PROMPT = The lines to copy are those with "margin" in them. Pull each one from the entries below.

User interface change data =
—————

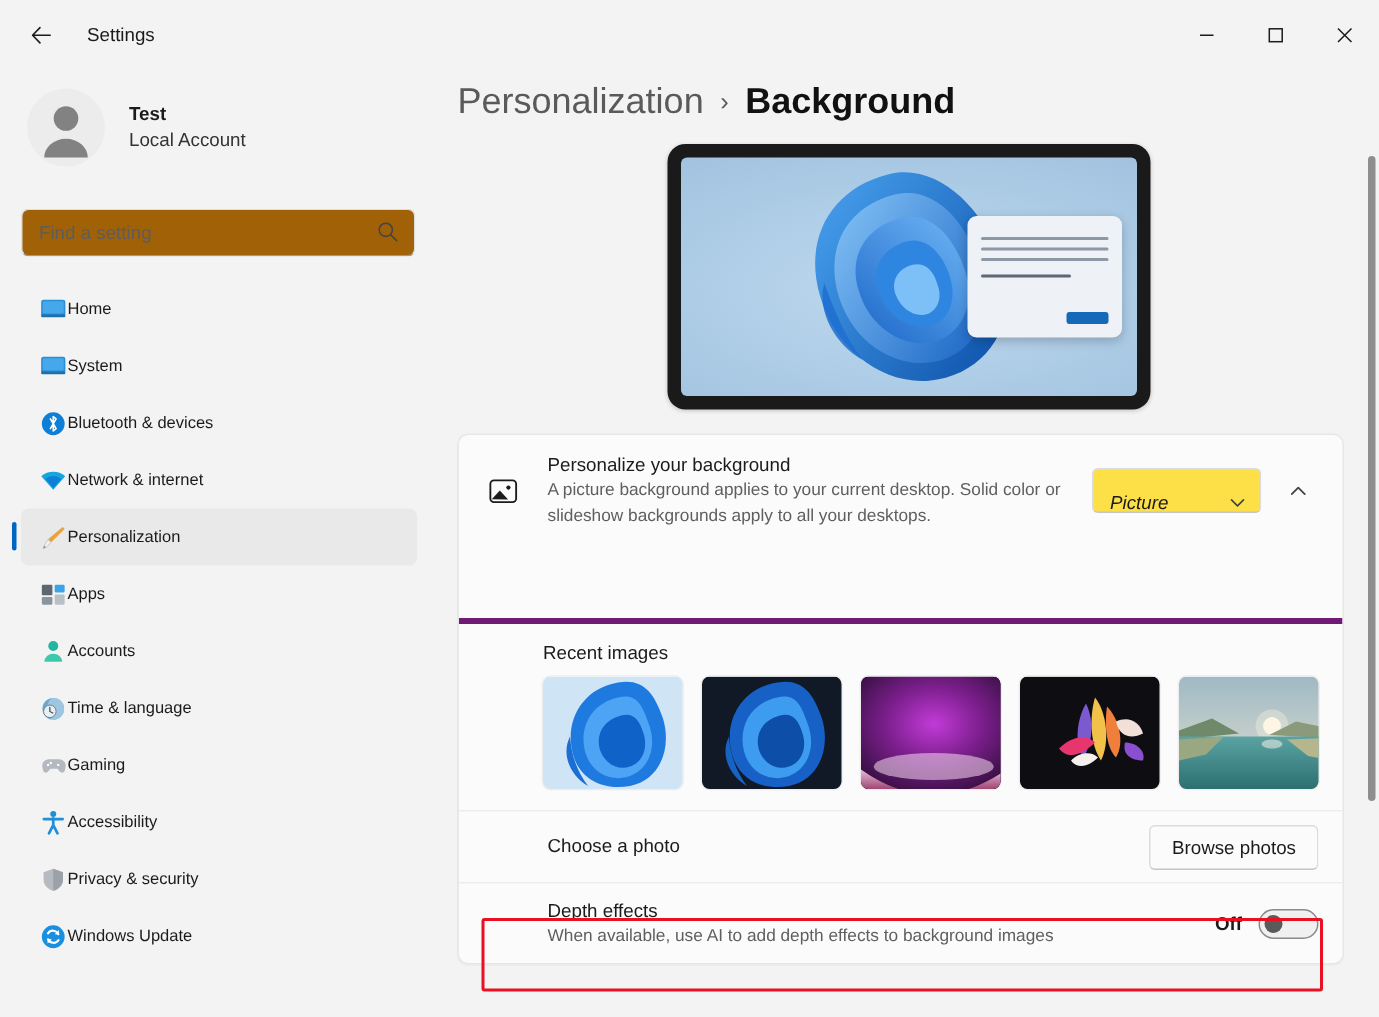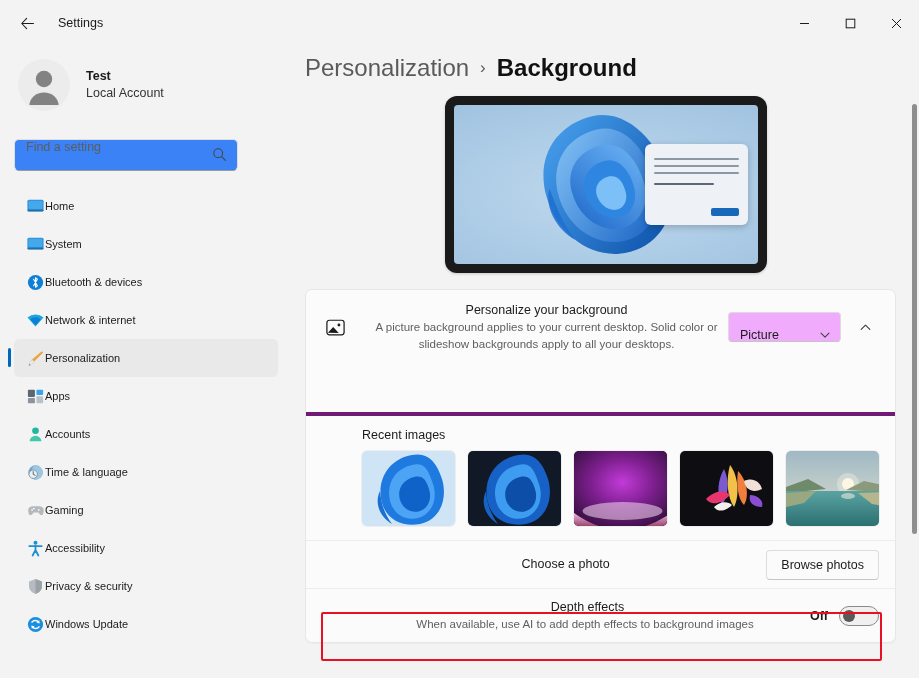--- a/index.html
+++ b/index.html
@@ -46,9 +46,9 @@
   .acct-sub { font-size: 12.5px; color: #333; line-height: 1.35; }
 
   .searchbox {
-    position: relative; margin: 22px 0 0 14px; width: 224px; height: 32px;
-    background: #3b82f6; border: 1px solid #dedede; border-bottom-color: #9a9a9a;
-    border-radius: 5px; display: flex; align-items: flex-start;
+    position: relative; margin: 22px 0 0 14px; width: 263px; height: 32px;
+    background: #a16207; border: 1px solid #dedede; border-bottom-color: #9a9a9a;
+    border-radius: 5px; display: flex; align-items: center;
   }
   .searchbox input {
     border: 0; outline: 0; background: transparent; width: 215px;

—————

TASK ANSWER =
-    position: relative; margin: 22px 0 0 14px; width: 224px; height: 32px;
+    position: relative; margin: 22px 0 0 14px; width: 263px; height: 32px;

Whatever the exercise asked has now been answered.